YOUR ASSIGNMENT:
With images removed, transcribe each record exactly as it appears.
-- SUPPLIED MATERIAL follows --
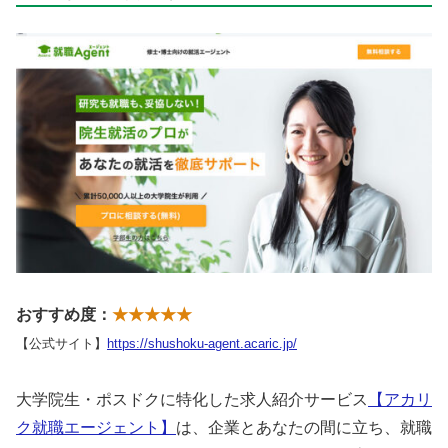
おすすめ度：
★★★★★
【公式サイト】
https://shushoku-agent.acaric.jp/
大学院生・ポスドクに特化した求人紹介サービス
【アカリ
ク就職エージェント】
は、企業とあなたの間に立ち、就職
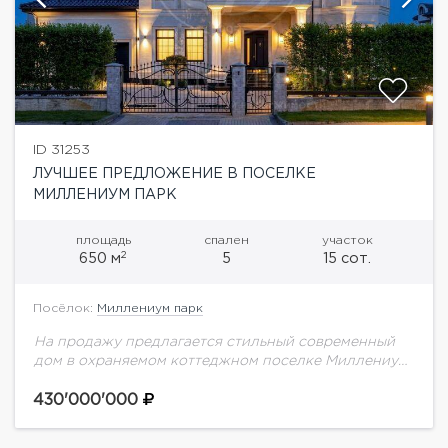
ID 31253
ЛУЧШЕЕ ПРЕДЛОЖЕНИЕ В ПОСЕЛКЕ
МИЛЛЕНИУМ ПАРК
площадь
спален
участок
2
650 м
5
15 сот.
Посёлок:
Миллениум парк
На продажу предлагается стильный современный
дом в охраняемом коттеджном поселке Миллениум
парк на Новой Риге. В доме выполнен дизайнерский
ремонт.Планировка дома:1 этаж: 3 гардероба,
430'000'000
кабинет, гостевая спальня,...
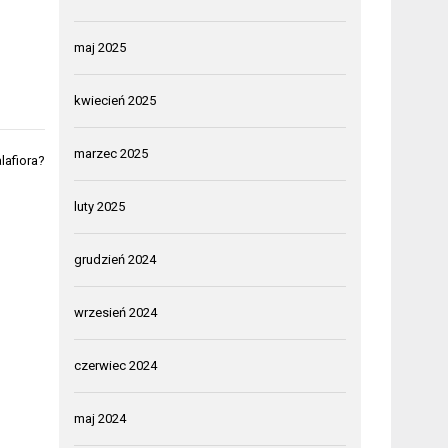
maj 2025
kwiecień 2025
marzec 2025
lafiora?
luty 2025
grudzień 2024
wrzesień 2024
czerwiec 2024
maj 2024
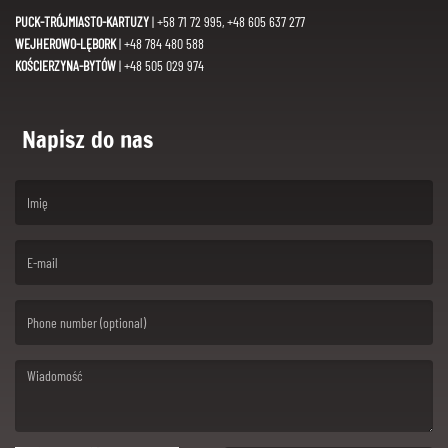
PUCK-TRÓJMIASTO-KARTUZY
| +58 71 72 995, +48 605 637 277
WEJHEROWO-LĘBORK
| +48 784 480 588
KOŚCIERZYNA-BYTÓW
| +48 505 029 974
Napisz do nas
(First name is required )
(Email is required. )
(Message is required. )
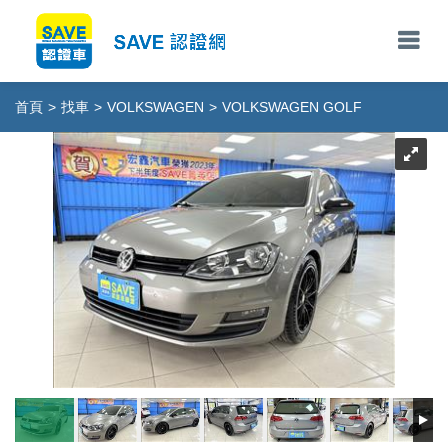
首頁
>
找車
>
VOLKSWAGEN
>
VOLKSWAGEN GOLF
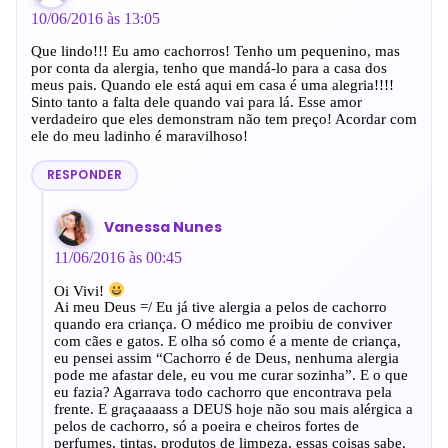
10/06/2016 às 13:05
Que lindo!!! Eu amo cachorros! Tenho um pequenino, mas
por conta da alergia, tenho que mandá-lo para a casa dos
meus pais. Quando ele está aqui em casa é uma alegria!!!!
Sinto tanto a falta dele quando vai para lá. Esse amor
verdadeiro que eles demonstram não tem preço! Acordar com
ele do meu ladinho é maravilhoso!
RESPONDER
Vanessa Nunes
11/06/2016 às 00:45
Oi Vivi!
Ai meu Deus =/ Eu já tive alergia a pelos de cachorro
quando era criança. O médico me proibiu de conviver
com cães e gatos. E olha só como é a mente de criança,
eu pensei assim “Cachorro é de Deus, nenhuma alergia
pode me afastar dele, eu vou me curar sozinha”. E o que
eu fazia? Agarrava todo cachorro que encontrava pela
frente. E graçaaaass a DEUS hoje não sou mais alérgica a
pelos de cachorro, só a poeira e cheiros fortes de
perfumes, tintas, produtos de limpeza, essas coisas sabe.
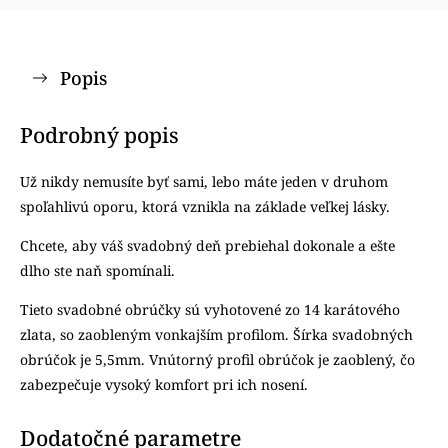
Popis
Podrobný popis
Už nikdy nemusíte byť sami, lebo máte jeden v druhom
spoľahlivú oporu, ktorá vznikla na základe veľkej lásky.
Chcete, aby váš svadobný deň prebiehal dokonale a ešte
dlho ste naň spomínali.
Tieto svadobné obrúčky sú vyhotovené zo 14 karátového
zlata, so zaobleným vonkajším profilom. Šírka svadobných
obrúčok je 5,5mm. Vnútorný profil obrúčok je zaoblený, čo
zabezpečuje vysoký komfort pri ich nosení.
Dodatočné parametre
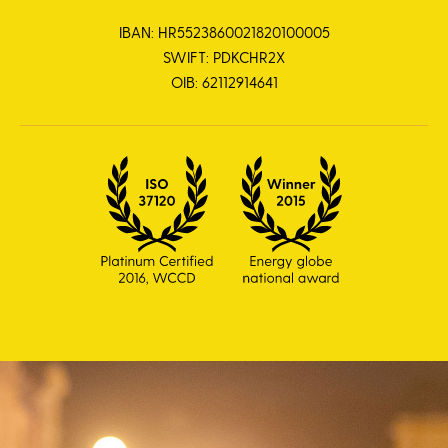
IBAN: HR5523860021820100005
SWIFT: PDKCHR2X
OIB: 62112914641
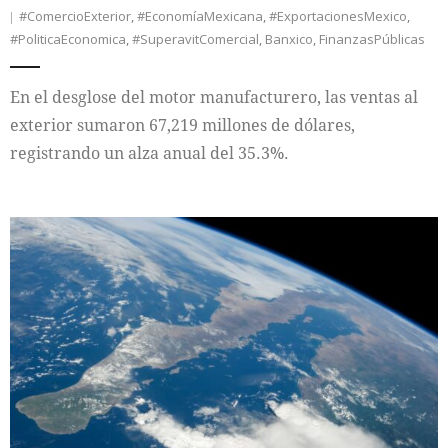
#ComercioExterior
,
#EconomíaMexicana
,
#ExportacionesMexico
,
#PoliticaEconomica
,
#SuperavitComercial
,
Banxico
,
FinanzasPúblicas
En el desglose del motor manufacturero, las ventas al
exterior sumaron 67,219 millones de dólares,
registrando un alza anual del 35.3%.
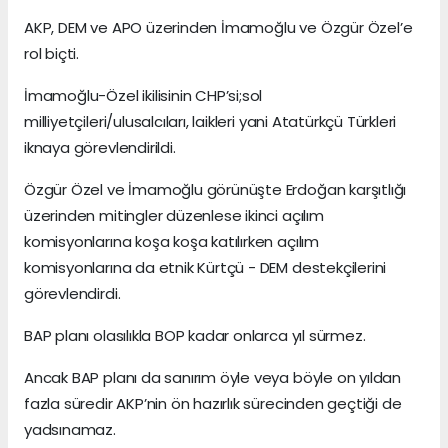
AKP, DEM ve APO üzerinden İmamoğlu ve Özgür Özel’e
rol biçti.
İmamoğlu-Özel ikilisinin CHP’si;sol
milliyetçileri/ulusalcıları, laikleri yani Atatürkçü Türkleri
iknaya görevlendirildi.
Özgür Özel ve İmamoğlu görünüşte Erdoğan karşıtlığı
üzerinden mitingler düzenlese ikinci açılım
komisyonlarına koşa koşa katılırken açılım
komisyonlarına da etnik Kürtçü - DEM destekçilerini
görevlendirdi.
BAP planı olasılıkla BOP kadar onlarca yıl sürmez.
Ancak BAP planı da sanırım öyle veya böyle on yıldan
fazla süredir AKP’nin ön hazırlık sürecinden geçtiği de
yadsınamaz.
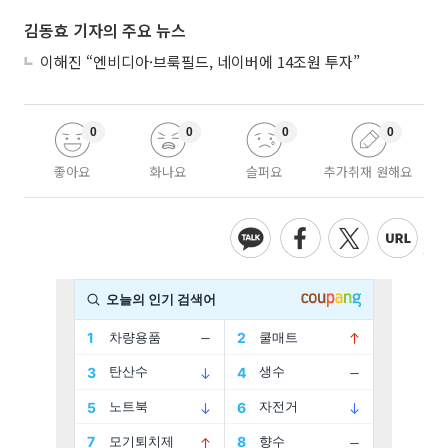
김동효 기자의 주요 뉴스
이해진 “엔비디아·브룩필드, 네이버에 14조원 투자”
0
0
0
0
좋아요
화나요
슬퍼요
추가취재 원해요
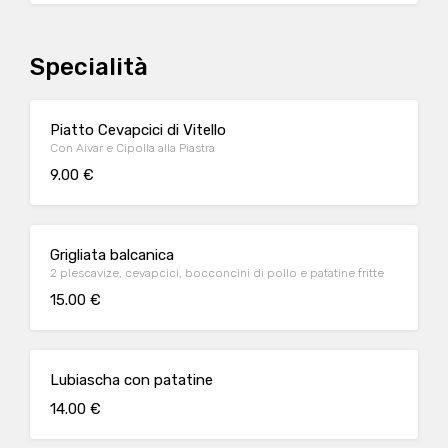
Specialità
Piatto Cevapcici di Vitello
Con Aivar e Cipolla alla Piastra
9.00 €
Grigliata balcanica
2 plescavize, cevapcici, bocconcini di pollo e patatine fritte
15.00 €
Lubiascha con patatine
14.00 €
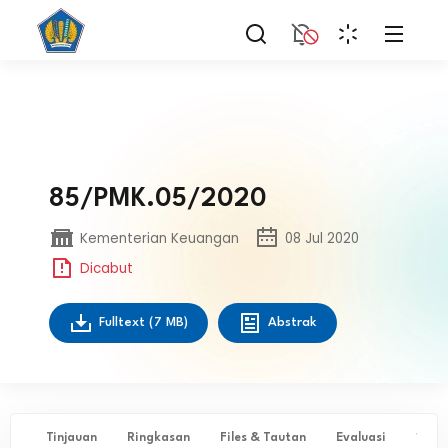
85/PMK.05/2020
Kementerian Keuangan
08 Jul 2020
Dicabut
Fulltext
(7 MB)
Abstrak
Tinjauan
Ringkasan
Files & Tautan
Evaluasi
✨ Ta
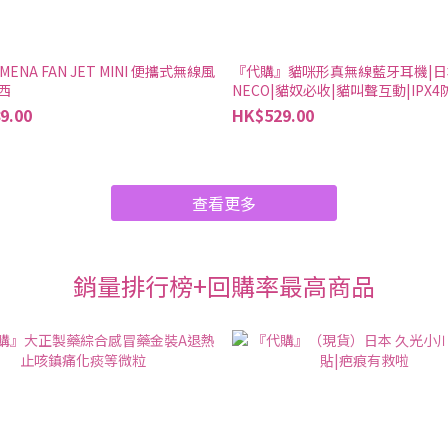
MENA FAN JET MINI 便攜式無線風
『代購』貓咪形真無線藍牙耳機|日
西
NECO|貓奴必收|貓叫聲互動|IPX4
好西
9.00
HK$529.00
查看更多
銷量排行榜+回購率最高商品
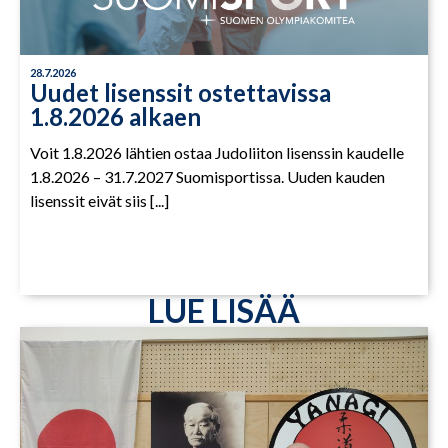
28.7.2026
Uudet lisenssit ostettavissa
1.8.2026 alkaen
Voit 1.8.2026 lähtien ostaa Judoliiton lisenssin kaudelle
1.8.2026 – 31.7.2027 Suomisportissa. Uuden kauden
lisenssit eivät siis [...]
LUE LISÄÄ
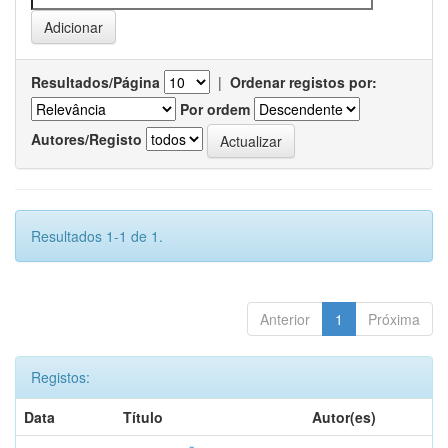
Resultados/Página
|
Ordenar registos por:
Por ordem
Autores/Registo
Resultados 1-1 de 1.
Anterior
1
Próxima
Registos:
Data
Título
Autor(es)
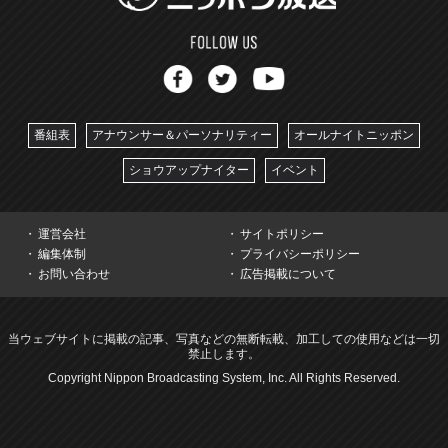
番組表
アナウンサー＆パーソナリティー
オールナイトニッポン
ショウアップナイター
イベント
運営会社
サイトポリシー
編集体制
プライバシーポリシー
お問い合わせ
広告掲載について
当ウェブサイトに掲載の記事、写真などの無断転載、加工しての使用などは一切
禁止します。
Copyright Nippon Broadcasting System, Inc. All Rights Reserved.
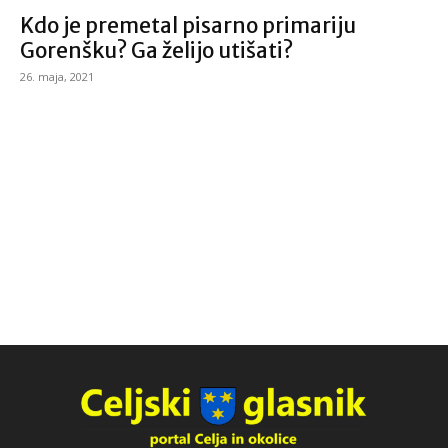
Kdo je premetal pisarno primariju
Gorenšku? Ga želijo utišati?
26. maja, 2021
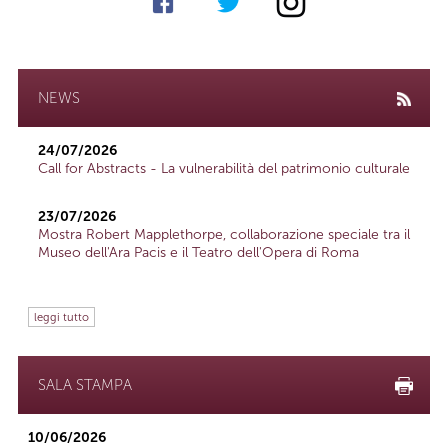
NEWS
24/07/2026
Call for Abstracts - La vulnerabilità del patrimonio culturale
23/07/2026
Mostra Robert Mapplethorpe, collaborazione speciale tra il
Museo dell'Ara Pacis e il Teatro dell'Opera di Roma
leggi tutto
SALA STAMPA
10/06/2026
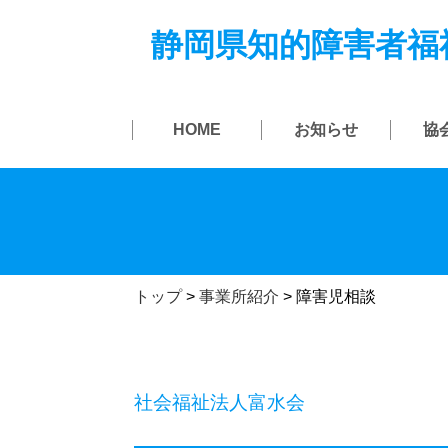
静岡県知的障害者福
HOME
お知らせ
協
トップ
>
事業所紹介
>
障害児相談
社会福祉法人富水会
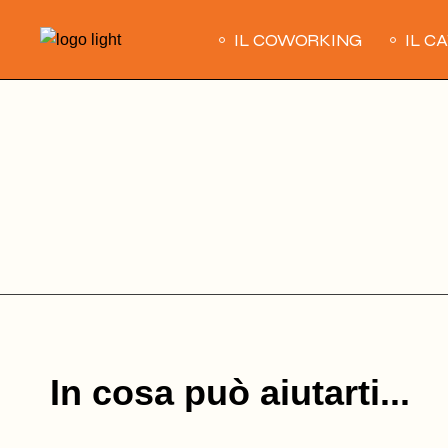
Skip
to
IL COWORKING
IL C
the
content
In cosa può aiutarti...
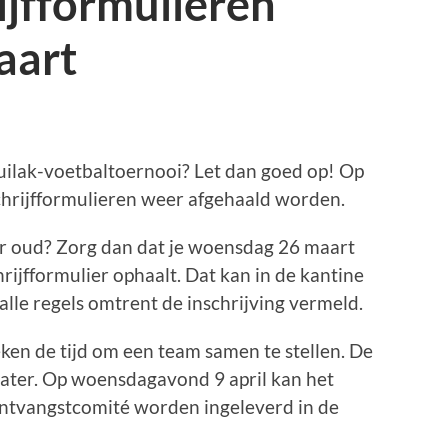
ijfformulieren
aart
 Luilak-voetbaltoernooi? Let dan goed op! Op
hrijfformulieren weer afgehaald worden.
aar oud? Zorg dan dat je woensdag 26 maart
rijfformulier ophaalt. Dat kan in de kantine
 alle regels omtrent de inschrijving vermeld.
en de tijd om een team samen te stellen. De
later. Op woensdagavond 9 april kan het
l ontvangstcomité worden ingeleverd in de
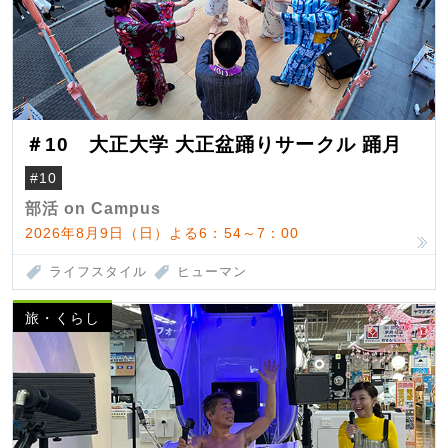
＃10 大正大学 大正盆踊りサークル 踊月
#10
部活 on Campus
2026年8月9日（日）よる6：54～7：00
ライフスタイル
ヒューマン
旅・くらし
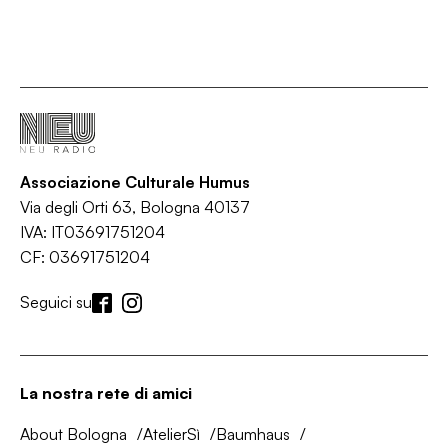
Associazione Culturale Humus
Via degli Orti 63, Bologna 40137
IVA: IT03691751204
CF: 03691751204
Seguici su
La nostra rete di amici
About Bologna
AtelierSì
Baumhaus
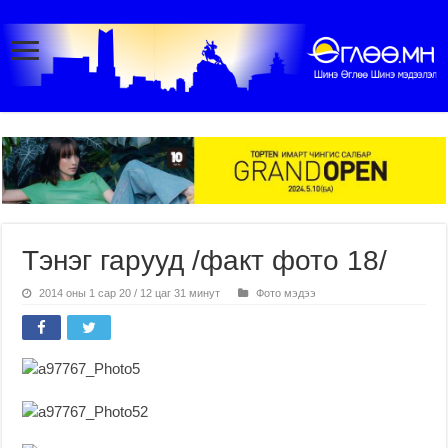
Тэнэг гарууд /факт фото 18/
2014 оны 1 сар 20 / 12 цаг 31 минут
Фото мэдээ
-- SUPPLIED MATERIAL concluded --
OUTPUT OF THE TASK:
おすすめ度：
★★★★★
【公式サイト】
https://shushoku-agent.acaric.jp/
大学院生・ポスドクに特化した求人紹介サービス
【アカリ
ク就職エージェント】
は、企業とあなたの間に立ち、就職
ID 31253
ЛУЧШЕЕ ПРЕДЛОЖЕНИЕ В ПОСЕЛКЕ
МИЛЛЕНИУМ ПАРК
площадь
спален
участок
2
650 м
5
15 сот.
Посёлок:
Миллениум парк
На продажу предлагается стильный современный
дом в охраняемом коттеджном поселке Миллениум
парк на Новой Риге. В доме выполнен дизайнерский
ремонт.Планировка дома:1 этаж: 3 гардероба,
430'000'000
кабинет, гостевая спальня,...
maj 2025
kwiecień 2025
marzec 2025
lafiora?
luty 2025
grudzień 2024
wrzesień 2024
czerwiec 2024
maj 2024
PUCK-TRÓJMIASTO-KARTUZY
| +58 71 72 995, +48 605 637 277
WEJHEROWO-LĘBORK
| +48 784 480 588
KOŚCIERZYNA-BYTÓW
| +48 505 029 974
Napisz do nas
(First name is required )
(Email is required. )
(Message is required. )
首頁
>
找車
>
VOLKSWAGEN
>
VOLKSWAGEN GOLF
10/06/2016 às 13:05
Que lindo!!! Eu amo cachorros! Tenho um pequenino, mas
por conta da alergia, tenho que mandá-lo para a casa dos
meus pais. Quando ele está aqui em casa é uma alegria!!!!
Sinto tanto a falta dele quando vai para lá. Esse amor
verdadeiro que eles demonstram não tem preço! Acordar com
ele do meu ladinho é maravilhoso!
RESPONDER
Vanessa Nunes
11/06/2016 às 00:45
Oi Vivi!
Ai meu Deus =/ Eu já tive alergia a pelos de cachorro
quando era criança. O médico me proibiu de conviver
com cães e gatos. E olha só como é a mente de criança,
eu pensei assim “Cachorro é de Deus, nenhuma alergia
pode me afastar dele, eu vou me curar sozinha”. E o que
eu fazia? Agarrava todo cachorro que encontrava pela
frente. E graçaaaass a DEUS hoje não sou mais alérgica a
pelos de cachorro, só a poeira e cheiros fortes de
perfumes, tintas, produtos de limpeza, essas coisas sabe.
Popis
Podrobný popis
Už nikdy nemusíte byť sami, lebo máte jeden v druhom
spoľahlivú oporu, ktorá vznikla na základe veľkej lásky.
Chcete, aby váš svadobný deň prebiehal dokonale a ešte
dlho ste naň spomínali.
Tieto svadobné obrúčky sú vyhotovené zo 14 karátového
zlata, so zaobleným vonkajším profilom. Šírka svadobných
obrúčok je 5,5mm. Vnútorný profil obrúčok je zaoblený, čo
zabezpečuje vysoký komfort pri ich nosení.
Dodatočné parametre
IBAN: HR5523860021820100005
SWIFT: PDKCHR2X
OIB: 62112914641
#ComercioExterior
,
#EconomíaMexicana
,
#ExportacionesMexico
,
#PoliticaEconomica
,
#SuperavitComercial
,
Banxico
,
FinanzasPúblicas
En el desglose del motor manufacturero, las ventas al
exterior sumaron 67,219 millones de dólares,
registrando un alza anual del 35.3%.
AKP, DEM ve APO üzerinden İmamoğlu ve Özgür Özel’e
rol biçti.
İmamoğlu-Özel ikilisinin CHP’si;sol
milliyetçileri/ulusalcıları, laikleri yani Atatürkçü Türkleri
iknaya görevlendirildi.
Özgür Özel ve İmamoğlu görünüşte Erdoğan karşıtlığı
üzerinden mitingler düzenlese ikinci açılım
komisyonlarına koşa koşa katılırken açılım
komisyonlarına da etnik Kürtçü - DEM destekçilerini
görevlendirdi.
BAP planı olasılıkla BOP kadar onlarca yıl sürmez.
Ancak BAP planı da sanırım öyle veya böyle on yıldan
fazla süredir AKP’nin ön hazırlık sürecinden geçtiği de
yadsınamaz.
김동효 기자의 주요 뉴스
이해진 “엔비디아·브룩필드, 네이버에 14조원 투자”
0
0
0
0
좋아요
화나요
슬퍼요
추가취재 원해요
Specialità
Piatto Cevapcici di Vitello
Con Aivar e Cipolla alla Piastra
9.00 €
Grigliata balcanica
2 plescavize, cevapcici, bocconcini di pollo e patatine fritte
15.00 €
Lubiascha con patatine
14.00 €
85/PMK.05/2020
Kementerian Keuangan
08 Jul 2020
Dicabut
Fulltext
(7 MB)
Abstrak
Tinjauan
Ringkasan
Files & Tautan
Evaluasi
✨ Ta
MENA FAN JET MINI 便攜式無線風
『代購』貓咪形真無線藍牙耳機|日
西
NECO|貓奴必收|貓叫聲互動|IPX4
好西
9.00
HK$529.00
查看更多
銷量排行榜+回購率最高商品
28.7.2026
Uudet lisenssit ostettavissa
1.8.2026 alkaen
Voit 1.8.2026 lähtien ostaa Judoliiton lisenssin kaudelle
1.8.2026 – 31.7.2027 Suomisportissa. Uuden kauden
lisenssit eivät siis [...]
LUE LISÄÄ
Resultados/Página
|
Ordenar registos por:
Por ordem
Autores/Registo
Resultados 1-1 de 1.
Anterior
1
Próxima
Registos:
Data
Título
Autor(es)
番組表
アナウンサー＆パーソナリティー
オールナイトニッポン
ショウアップナイター
イベント
運営会社
サイトポリシー
編集体制
プライバシーポリシー
お問い合わせ
広告掲載について
当ウェブサイトに掲載の記事、写真などの無断転載、加工しての使用などは一切
禁止します。
Copyright Nippon Broadcasting System, Inc. All Rights Reserved.
Kdo je premetal pisarno primariju
Gorenšku? Ga želijo utišati?
26. maja, 2021
NEWS
24/07/2026
Call for Abstracts - La vulnerabilità del patrimonio culturale
23/07/2026
Mostra Robert Mapplethorpe, collaborazione speciale tra il
Museo dell'Ara Pacis e il Teatro dell'Opera di Roma
leggi tutto
SALA STAMPA
10/06/2026
静岡県知的障害者福
HOME
お知らせ
協
トップ
>
事業所紹介
>
障害児相談
社会福祉法人富水会
Skip
to
IL COWORKING
IL C
the
content
In cosa può aiutarti...
ijfformulieren
aart
 Luilak-voetbaltoernooi? Let dan goed op! Op
hrijfformulieren weer afgehaald worden.
aar oud? Zorg dan dat je woensdag 26 maart
rijfformulier ophaalt. Dat kan in de kantine
 alle regels omtrent de inschrijving vermeld.
en de tijd om een team samen te stellen. De
later. Op woensdagavond 9 april kan het
l ontvangstcomité worden ingeleverd in de
＃10 大正大学 大正盆踊りサークル 踊月
#10
部活 on Campus
2026年8月9日（日）よる6：54～7：00
ライフスタイル
ヒューマン
旅・くらし
Associazione Culturale Humus
Via degli Orti 63, Bologna 40137
IVA: IT03691751204
CF: 03691751204
Seguici su
La nostra rete di amici
About Bologna
AtelierSì
Baumhaus
Тэнэг гарууд /факт фото 18/
2014 оны 1 сар 20 / 12 цаг 31 минут
Фото мэдээ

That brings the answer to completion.